Edmund Stoiber, leader of Germany's Christian Social Union Party and failed challenger to Schröder, is hankering after a referendum on the constitution. If France and the UK are having one, he wants one too. But such is his detachment from reality that, apart from ignoring the fact that the German constitution prohibits referendums, Stoiber also wants all EU member states to vote on the constitution on the same day.
He is likely to get short-shrift from Schröder, who has already decided on parliamentary ratification and is looking to position Germany as the first country to approve the constitution, if possible by the end of the year. Schröder himself, however, is not entirely in the land of the living, as he he is expressing confidence that all 25 member states will ratify the treaty,
In the real world, all knowledgeable pundits accept that the risk of rejection is not a remote hypothesis, particular since the British public have been given a referendum. That much has been recognised by Giles Merritt, director of Forum Europe and secretary general of Friends of Europe, who – writing in the International Herald Tribune, is calling for a "plan B".
Predicting that "it now seems likely that the constitution will fail to win the unanimous ratification it needs", he asks, "What must Europe's leaders do to head off a potentially devastating crisis over the EU's latest brainchild?"
What particularly concerns Merrit is the results of a recent Eurobarometer opinion poll, "which exploded the comfortable notion of many Brussels officials that more and better information about the EU would improve its approval ratings". Only six percent said they felt they didn't know enough about the EU. The bottom line was that quite a few people thought they knew enough about the EU to dislike it.

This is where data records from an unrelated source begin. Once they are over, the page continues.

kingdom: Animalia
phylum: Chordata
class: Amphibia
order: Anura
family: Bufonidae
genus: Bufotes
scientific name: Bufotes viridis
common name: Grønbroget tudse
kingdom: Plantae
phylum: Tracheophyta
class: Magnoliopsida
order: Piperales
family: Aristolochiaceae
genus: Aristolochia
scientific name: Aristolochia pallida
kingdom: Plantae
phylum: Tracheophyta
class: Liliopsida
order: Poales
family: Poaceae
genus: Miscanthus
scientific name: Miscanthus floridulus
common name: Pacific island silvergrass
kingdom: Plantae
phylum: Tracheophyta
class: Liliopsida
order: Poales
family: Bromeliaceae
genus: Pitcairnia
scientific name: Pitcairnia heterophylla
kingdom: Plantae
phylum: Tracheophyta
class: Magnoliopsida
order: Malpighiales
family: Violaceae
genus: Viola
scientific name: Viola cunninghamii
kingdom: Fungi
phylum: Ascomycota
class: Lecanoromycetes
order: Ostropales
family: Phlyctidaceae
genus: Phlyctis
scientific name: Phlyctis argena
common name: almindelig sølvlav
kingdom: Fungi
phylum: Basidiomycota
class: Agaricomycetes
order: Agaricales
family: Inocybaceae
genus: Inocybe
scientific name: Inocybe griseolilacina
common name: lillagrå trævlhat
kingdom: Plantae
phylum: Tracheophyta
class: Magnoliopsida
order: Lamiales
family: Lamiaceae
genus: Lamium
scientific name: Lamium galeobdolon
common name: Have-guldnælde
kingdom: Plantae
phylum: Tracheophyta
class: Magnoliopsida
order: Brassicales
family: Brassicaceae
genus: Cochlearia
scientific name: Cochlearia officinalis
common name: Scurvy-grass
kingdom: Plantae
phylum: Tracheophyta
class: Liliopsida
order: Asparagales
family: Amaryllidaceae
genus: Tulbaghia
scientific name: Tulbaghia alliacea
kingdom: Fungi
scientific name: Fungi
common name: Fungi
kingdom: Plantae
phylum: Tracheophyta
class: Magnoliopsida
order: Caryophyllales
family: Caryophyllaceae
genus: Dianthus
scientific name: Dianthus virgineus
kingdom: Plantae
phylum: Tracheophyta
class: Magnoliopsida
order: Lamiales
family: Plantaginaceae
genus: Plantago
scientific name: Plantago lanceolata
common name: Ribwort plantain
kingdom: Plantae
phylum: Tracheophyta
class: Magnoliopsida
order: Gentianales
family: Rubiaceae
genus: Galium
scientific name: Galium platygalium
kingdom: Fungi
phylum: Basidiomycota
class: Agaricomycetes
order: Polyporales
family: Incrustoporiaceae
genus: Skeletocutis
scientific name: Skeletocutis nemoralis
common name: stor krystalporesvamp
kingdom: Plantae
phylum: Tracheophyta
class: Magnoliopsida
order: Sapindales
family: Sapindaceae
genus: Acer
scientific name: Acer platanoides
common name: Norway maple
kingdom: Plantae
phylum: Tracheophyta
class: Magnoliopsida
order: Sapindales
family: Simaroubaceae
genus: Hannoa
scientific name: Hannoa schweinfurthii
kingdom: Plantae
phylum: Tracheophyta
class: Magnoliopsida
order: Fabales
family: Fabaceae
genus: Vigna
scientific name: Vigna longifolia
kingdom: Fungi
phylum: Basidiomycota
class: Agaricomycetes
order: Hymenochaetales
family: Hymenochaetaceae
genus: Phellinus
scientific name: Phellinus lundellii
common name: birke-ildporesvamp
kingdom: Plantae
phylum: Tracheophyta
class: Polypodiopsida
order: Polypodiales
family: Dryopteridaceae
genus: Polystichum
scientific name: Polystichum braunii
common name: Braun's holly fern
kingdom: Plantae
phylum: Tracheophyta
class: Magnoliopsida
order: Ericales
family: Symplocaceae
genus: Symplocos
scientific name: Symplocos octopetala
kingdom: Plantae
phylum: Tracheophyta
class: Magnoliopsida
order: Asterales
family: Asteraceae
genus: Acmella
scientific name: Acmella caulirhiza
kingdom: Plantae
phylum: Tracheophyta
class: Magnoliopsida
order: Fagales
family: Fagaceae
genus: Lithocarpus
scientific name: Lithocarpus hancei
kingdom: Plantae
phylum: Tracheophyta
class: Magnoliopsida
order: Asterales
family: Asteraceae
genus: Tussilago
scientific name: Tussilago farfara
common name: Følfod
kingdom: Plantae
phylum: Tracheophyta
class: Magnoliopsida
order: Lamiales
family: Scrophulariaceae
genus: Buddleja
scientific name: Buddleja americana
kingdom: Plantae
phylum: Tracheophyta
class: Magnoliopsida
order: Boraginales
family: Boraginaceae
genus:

According to Merrit, there are "several plan Bs" (shurely, plan B, plan C, plan D… etc.? – ed). He cites a "departing commissioner as saying ""It all rather depends on which countries vote no in a referendum. If it’s Denmark, Ireland or Portugal, then they'll probably be asked to think again. If it's the UK or France, then that's quite another matter."
However, that is all you get. Merrit does not actually suggest a "plan B", much less a "plan C". He simply opines that "a fallback plan is needed if the EU is not to present itself as the proverbial ostrich with its head in the sand". He hopes that the Dutch will perhaps lay the ground for some sort of plan.
It begins to look very much as if the "colleagues" have no idea of what to do if the constitution ratification process goes belly up. There is, of course, the option of bending over and… unless, it seems, you are Schröder. In that case you just pretend everything is going your way. What was that about ostriches?